UMass-Foundation-Model / FlexAttention

Apache License 2.0
31 stars 4 forks source link

[Question] Regarding batch size and fine-tuning methods #3

Closed yinangit closed 3 months ago

yinangit commented 4 months ago

Question

Great work !

  1. According to the paper, the batch size is set to 1152. How many graphics cards will be used during the training phase?
  2. Is training full fine-tuning or efficient parameter fine-tuning?
senfu commented 4 months ago

Hi, thanks for your interest.

  1. I double check the training script, and find that the batch size is not 1152. We use 192 V100 for training, and the batch size for each GPU is 2, so the total batch size is 384.
  2. We do full fine-tuning.
yinangit commented 4 months ago

Hi, thanks for your interest.

  1. I double check the training script, and find that the batch size is not 1152. We use 192 V100 for training, and the batch size for each GPU is 2, so the total batch size is 384.
  2. We do full fine-tuning.

Thanks for your reply.

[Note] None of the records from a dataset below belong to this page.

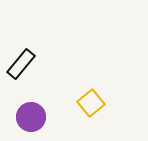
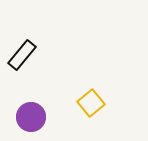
black rectangle: moved 1 px right, 9 px up
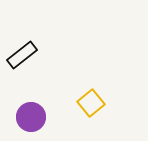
black rectangle: rotated 12 degrees clockwise
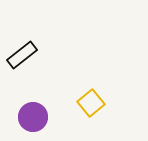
purple circle: moved 2 px right
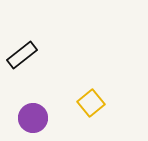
purple circle: moved 1 px down
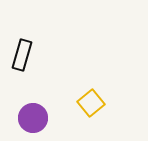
black rectangle: rotated 36 degrees counterclockwise
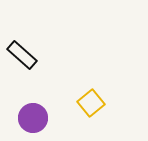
black rectangle: rotated 64 degrees counterclockwise
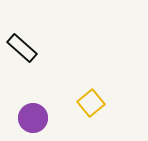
black rectangle: moved 7 px up
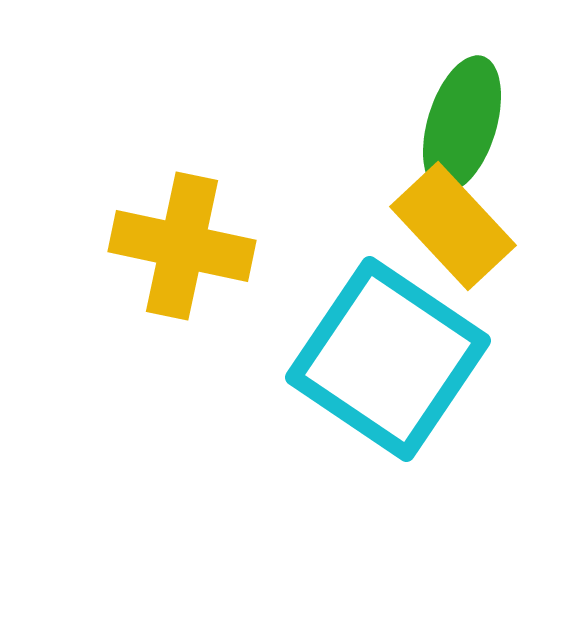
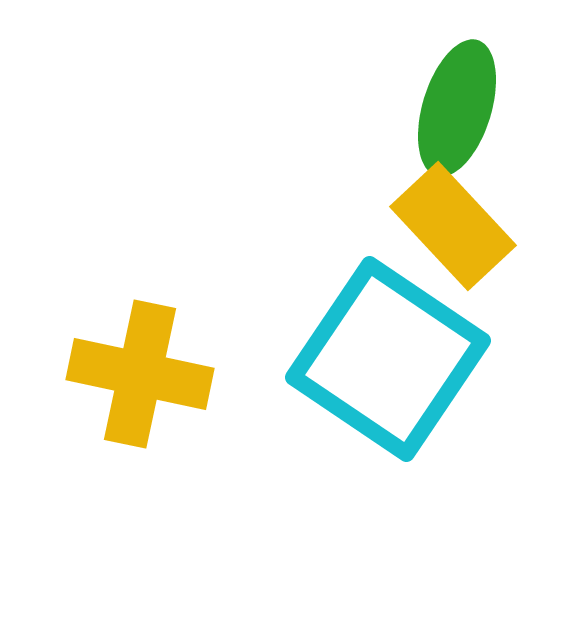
green ellipse: moved 5 px left, 16 px up
yellow cross: moved 42 px left, 128 px down
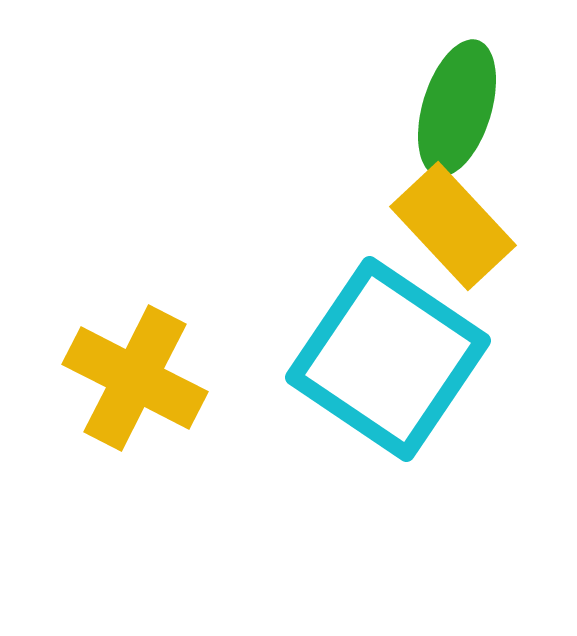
yellow cross: moved 5 px left, 4 px down; rotated 15 degrees clockwise
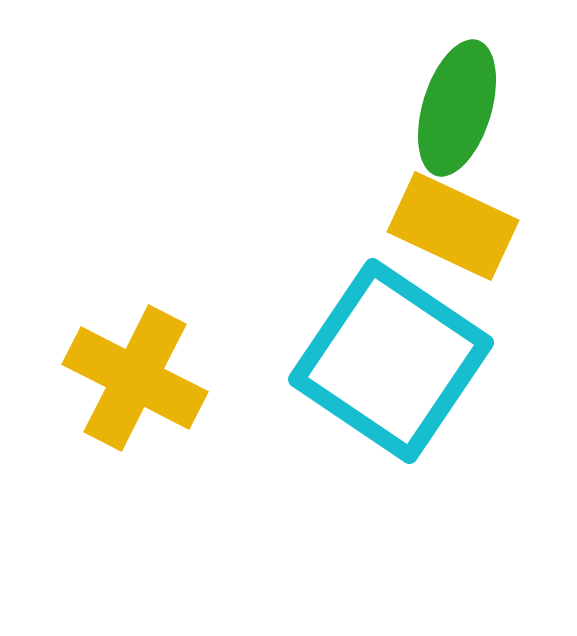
yellow rectangle: rotated 22 degrees counterclockwise
cyan square: moved 3 px right, 2 px down
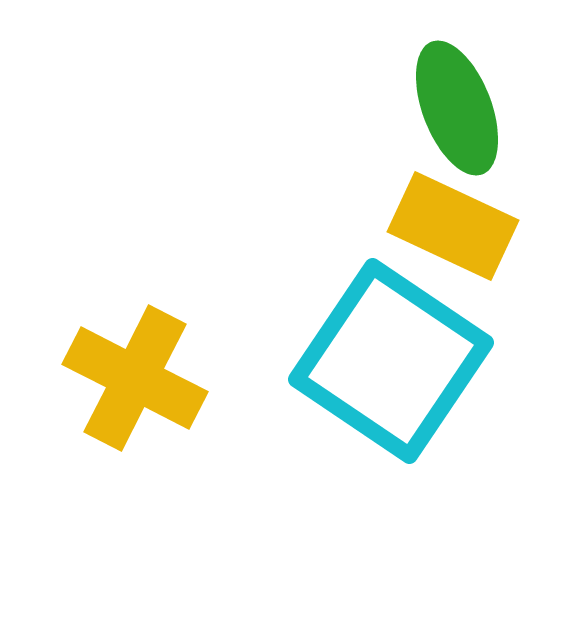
green ellipse: rotated 38 degrees counterclockwise
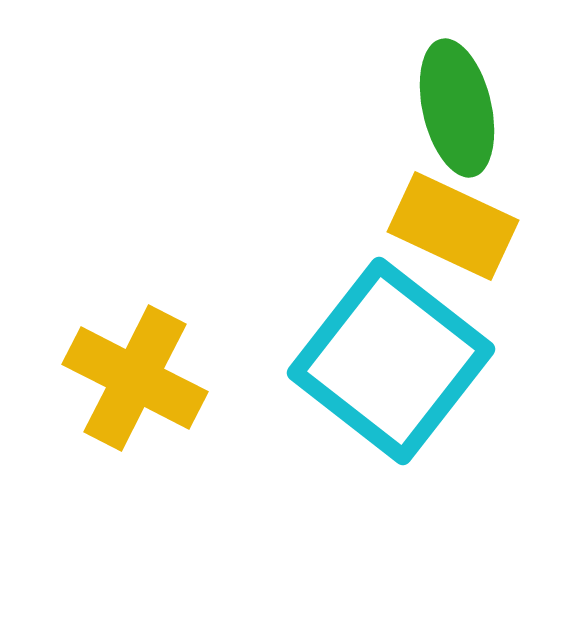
green ellipse: rotated 8 degrees clockwise
cyan square: rotated 4 degrees clockwise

I would like to ask two more questions:

  1. Is CLIP fully fine-tuned or frozen?
  2. What are the ${N}_{SA}$ and ${N}_{FA}$ in the paper?
senfu commented 4 months ago
  1. CLIP is frozen.
  2. $N_{SA}$ is set to 8 empirically as the preliminary experiment shows that the first 8 layers does not have a good attention map. All remaining layers use FlexAttention.